Pakistan is not key to US exit

Author: dailyDaily Times

It’s not easy being Rex Tillerson. Especially when he has to fly into this country to do the bidding of an apprentice-president whom he may or may not have described as a ‘moron’.

For let us be clear, the American call that Pakistan must do more to flush out terrorist safe-havens from its soil is a tough sell. Not because this country’s leadership doesn’t hold much store by this. But, rather, due to the impossibly miscalculated expectations that this brings with it.

Pakistan has rightly said time and again that it will not allow itself to be scape-goated by the US over its failure to exit the Afghan quagmire of its own making. And sudden murmurings by the Secretary of State about the benevolence of an empire that also wants to see a secure and stable Pakistan just won’t cut it. Not as an afterthought. Not as policy.

For the underlying message remains the same: that we represent the core of the problem. Yet all sides need to re-imagine this picture. For at a time when Pakistan had been urging the Taliban to jog on over to Muscat to talk peace the latter chose to unleash untold violence on Afghanistan that left some 250 dead in total. This was a clear message on two fronts. Firstly, there was no question of it playing ball when none of its pre-peace conditions were under consideration. Secondly, it wanted everyone to know that it had emerged from behind Pakistan’s shadow of influence.

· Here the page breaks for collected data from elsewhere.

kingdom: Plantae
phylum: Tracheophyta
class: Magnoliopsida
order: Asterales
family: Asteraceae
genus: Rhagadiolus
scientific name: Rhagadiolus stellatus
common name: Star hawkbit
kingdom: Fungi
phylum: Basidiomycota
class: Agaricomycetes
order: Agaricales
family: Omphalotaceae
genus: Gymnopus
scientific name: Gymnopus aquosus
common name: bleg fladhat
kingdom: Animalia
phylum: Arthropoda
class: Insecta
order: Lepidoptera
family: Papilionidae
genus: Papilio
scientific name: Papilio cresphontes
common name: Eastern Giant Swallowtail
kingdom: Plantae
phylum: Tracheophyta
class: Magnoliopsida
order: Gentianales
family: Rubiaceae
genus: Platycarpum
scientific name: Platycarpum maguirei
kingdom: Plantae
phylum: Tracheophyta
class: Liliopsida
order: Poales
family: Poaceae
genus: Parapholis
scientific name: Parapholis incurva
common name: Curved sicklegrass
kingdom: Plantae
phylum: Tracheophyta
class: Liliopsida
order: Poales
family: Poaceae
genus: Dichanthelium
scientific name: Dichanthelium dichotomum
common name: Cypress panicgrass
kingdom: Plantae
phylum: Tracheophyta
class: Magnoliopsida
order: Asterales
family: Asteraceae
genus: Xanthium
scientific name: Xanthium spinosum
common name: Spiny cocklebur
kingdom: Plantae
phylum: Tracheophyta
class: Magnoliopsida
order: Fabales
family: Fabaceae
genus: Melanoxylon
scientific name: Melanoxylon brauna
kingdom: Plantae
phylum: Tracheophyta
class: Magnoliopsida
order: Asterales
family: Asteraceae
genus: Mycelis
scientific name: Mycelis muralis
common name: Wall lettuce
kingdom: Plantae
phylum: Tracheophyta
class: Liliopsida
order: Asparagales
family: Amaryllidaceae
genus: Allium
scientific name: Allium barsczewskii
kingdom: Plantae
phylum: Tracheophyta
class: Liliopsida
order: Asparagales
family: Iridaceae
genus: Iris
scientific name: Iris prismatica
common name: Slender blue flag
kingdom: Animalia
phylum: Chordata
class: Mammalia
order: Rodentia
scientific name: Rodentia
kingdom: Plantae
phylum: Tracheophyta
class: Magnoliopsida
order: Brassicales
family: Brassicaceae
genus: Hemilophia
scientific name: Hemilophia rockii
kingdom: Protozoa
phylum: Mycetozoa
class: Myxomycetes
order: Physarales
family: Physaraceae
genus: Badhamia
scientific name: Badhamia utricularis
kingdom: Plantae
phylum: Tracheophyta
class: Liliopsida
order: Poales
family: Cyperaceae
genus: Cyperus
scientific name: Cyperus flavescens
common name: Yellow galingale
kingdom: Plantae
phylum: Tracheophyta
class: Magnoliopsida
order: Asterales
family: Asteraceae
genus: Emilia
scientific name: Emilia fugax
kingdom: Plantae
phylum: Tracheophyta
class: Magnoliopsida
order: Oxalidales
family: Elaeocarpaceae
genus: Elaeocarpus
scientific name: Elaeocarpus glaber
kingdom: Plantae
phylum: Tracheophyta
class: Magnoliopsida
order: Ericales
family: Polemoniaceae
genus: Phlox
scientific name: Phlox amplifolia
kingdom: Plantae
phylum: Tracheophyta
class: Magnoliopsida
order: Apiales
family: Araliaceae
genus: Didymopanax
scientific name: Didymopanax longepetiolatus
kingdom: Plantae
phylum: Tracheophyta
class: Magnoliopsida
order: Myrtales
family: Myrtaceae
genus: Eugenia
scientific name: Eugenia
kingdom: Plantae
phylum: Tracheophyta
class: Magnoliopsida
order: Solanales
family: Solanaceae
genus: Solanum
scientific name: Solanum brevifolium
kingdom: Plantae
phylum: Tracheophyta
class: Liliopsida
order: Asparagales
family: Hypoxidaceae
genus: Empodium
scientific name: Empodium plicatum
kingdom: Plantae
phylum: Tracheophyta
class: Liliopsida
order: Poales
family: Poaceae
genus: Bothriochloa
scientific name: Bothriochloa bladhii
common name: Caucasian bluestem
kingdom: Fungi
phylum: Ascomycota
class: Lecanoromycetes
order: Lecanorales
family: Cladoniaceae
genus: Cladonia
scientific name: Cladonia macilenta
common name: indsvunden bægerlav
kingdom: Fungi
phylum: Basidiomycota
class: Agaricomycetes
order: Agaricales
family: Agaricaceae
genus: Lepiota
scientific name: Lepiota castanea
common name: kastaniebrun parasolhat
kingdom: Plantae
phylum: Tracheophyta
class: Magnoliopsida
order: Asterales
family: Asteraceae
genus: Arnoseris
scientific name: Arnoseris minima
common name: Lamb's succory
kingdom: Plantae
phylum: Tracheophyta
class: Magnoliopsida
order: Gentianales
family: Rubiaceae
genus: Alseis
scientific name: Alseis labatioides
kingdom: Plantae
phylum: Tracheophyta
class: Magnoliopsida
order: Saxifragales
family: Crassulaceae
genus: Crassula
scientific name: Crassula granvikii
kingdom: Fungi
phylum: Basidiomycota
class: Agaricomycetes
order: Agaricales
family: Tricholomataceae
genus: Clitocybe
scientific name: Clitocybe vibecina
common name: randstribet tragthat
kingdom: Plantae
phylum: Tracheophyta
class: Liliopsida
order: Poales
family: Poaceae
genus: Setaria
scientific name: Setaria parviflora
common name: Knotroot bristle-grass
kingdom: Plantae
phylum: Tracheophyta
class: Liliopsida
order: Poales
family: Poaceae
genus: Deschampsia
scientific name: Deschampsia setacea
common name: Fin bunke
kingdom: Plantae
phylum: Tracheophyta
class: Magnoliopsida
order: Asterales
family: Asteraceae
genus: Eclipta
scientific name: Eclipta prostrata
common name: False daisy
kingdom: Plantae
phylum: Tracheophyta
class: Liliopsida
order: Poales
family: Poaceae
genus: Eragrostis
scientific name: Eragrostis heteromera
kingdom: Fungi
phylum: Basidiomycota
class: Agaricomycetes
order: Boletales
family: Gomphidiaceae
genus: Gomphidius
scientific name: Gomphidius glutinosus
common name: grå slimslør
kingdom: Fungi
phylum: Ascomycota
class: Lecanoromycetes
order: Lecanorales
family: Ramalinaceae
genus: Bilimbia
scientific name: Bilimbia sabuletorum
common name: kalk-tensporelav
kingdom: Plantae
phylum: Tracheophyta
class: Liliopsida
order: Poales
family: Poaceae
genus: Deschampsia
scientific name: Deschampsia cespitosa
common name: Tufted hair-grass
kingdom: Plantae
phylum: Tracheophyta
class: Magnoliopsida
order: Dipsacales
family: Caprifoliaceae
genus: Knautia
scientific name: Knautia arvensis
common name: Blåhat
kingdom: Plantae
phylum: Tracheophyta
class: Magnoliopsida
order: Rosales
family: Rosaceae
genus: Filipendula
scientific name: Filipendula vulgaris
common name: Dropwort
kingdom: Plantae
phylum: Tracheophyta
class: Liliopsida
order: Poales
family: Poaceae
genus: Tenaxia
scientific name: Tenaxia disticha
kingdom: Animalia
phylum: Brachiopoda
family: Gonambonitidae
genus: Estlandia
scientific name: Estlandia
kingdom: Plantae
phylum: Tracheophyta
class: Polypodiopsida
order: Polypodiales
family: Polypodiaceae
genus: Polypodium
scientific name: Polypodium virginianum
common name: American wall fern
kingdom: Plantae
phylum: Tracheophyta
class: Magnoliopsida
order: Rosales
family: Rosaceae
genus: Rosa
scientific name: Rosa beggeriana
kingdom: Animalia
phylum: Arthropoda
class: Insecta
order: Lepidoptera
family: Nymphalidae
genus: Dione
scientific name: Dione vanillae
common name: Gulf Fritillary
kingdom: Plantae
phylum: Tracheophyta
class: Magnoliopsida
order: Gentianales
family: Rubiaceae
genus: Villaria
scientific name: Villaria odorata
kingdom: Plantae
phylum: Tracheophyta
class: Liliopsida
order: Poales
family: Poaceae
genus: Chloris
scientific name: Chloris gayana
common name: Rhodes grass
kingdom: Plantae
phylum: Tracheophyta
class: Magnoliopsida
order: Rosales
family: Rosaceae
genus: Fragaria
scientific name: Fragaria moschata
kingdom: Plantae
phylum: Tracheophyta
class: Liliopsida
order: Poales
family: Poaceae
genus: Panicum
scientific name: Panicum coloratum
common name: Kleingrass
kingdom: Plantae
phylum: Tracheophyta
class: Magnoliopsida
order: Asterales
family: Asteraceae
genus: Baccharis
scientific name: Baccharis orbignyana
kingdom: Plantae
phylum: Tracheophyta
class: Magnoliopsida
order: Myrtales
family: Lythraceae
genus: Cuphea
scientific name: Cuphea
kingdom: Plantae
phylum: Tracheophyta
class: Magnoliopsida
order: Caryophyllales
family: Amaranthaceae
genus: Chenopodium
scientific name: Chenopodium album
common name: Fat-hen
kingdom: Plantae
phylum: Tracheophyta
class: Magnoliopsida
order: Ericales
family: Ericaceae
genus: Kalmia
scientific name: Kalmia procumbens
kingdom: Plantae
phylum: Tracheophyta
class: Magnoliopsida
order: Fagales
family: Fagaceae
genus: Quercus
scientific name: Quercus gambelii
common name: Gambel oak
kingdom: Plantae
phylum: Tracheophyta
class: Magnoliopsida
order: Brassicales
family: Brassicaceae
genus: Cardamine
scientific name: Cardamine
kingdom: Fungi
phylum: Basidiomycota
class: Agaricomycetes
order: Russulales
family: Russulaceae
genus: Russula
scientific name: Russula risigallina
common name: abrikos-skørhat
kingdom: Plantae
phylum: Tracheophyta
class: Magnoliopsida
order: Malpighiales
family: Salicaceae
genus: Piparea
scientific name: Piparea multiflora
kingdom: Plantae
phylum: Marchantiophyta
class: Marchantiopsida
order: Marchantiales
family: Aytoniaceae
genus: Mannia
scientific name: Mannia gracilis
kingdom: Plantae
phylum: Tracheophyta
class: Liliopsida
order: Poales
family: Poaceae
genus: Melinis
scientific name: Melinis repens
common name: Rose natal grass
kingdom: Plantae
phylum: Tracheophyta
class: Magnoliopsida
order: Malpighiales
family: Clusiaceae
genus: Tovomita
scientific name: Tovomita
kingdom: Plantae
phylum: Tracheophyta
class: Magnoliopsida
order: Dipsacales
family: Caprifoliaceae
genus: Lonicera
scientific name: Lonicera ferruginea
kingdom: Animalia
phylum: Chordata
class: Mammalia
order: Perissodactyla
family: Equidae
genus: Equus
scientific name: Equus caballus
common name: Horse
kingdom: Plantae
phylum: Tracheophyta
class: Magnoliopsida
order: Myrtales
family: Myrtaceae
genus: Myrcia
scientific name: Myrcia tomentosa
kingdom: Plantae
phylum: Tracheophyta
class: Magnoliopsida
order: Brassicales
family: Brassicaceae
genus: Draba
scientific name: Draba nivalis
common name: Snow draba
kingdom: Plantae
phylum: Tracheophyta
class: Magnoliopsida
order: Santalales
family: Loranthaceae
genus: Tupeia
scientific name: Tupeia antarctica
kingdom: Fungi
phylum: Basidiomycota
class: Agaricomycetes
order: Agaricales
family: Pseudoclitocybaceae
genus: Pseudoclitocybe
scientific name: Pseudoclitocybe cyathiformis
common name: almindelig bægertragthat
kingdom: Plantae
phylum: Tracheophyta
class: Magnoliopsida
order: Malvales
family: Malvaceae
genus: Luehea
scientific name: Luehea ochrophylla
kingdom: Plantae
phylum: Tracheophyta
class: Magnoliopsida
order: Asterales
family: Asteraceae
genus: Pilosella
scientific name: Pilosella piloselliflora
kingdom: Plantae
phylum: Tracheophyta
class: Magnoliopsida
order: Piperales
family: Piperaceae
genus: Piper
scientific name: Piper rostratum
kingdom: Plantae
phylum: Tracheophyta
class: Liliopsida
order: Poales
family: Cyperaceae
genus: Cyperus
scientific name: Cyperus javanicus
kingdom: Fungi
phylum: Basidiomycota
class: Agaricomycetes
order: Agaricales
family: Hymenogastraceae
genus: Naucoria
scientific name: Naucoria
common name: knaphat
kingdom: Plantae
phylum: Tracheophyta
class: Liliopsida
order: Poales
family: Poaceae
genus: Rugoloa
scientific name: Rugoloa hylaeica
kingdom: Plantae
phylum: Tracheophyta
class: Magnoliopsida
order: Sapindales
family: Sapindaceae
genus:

All of which means that there now has to be a greater understanding of just what Pakistan’s reach is and what the US burden of responsibility should look like.

Many pundits have pointed out that there is a large element within the Afghan Taliban that is up for peace talks. Yet where they disagree is on what the stumbling block is. For some, the ratcheted up Taliban offensive against Kabul is indicative of a militant outfit on the run and lashing out at increased American airpower. This, they say, is proof of the Trump strategy’s success. Meaning that after 16 long years and more than $700 billion spent in Afghanistan — a resurgent Taliban ‘lashing out’ is the only sign that the US is winning in that country.

Yet Pakistan should take it. For it seems that Washington doesn’t actually need us; not with the bar set so low. And especially not when reports of the Afghan National Army simply handing over arms to the Taliban is not seen by the administration as being particularly problematic. What would be more worrisome, they say, is if the latter were somehow procuring these on its own.

In other words the current state of play in Afghanistan looks something like this: Washington and the Taliban are essentially mirroring each other’s tactics, with both sides saying they want peace while continuing to drop bombs. Yet even here it is the insurgents that have the upper hand. Meaning that when the Americans call on the Afghan government to do more in terms of good governance and law enforcement, what it is actually talking about is nation building. Yet given that the occupying military power has failed to secure the country — Taliban calls that it should cut-and-run so that Afghans can rebuild their nation no longer seem unduly far-fetched.  *

Published in Daily Times, October 25th 2017.